Auprès des femmes et des personnes qui s’identifient en tant que femmes, nos actions sont très bien reçues et nous avons beaucoup de personnes qui viennent nous remercier. Nous avons vécu de moments très beaux où nous étions plein de filles qui ne se connaissaient pas autour du stand et où nous avons parlé de nombreux autres sujets que du consentement en soirée : d’attitudes en général et de comment y répondre, mais aussi de sujets plus tabous comme les règles par exemple. Cet espace d’échange produit vraiment de chouettes choses ! Malgré le fait que nous soyons sur des temps festifs où l’on pourrait penser que les gens n’ont pas envie de se prendre la tête, les personnes sont plutôt ouvertes à l’échange. Nous arrivons également à échanger pas mal avec des hommes cisgenres. Il y a bien entendu toujours des personnes qui ne sont pas d’accord avec nous, qui n’ont pas envie d’entendre ce que nous avons à dire et qui restent campées sur leurs positions, mais globalement, nous sommes bien reçu.e.s. Nous avons également un bon relationnel avec les structures avec lesquelles nous avons établi des partenariats et qui sont assez demandeuses.

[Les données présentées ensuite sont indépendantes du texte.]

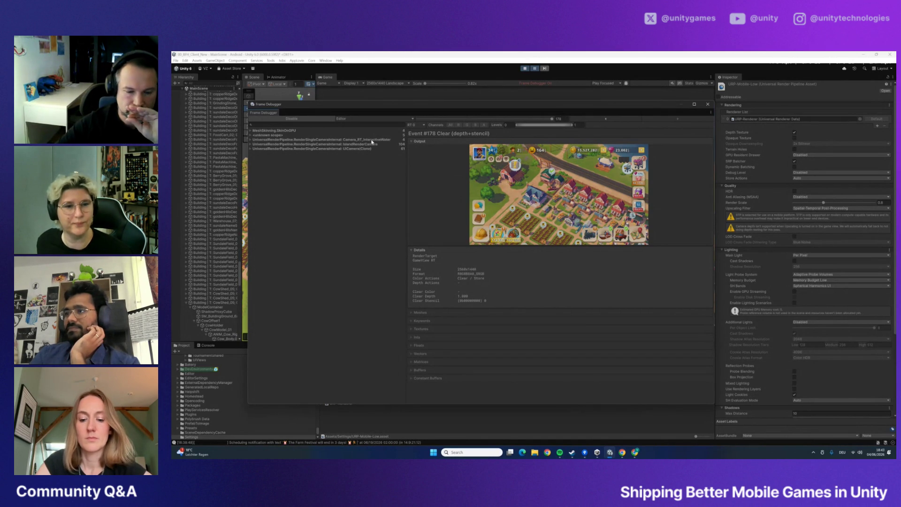
{"action": "left_click", "coordinate": [250, 144]}
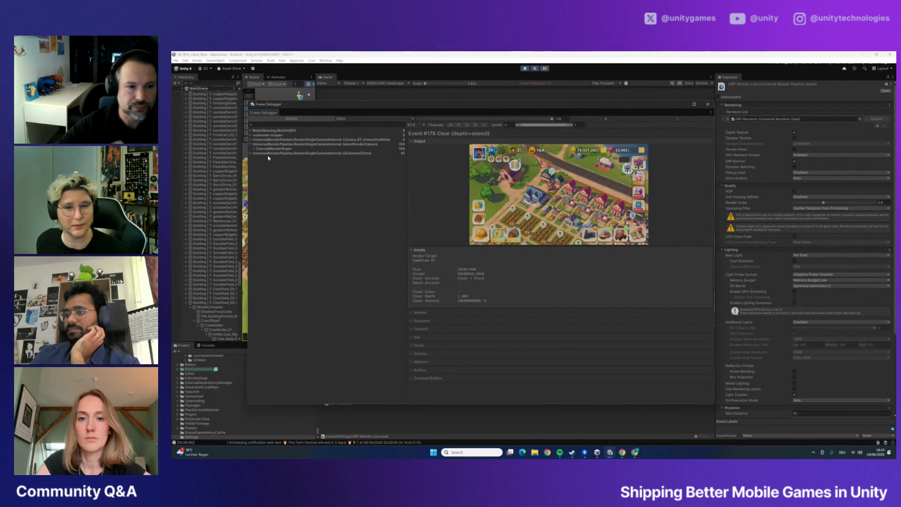
{"action": "left_click", "coordinate": [254, 149]}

Avec quels types de structures travaillez-vous ?

Notre toute première intervention était avec l’association Mixarts qui organise le festival Merci, Bonsoir !, entre théâtre et musiques actuelles. Nous avions deux stands que nous avons tenu à deux pendant deux jours et là encore, ça a été très riche. Comme nous étions en extérieur et que nous avions plus d’espace, nous avions pu faire des murs d’expression et un espace de discussion plus intime. Nous voulons pouvoir recevoir la parole des personnes qui ont été victimes ou qui ne se sentent pas bien en ayant des temps un peu calmes avec elles si elles le souhaitent, et pour pouvoir les orienter vers des structures spécialisées si besoin. Parfois, l’espace de certains lieux ne le permet pas.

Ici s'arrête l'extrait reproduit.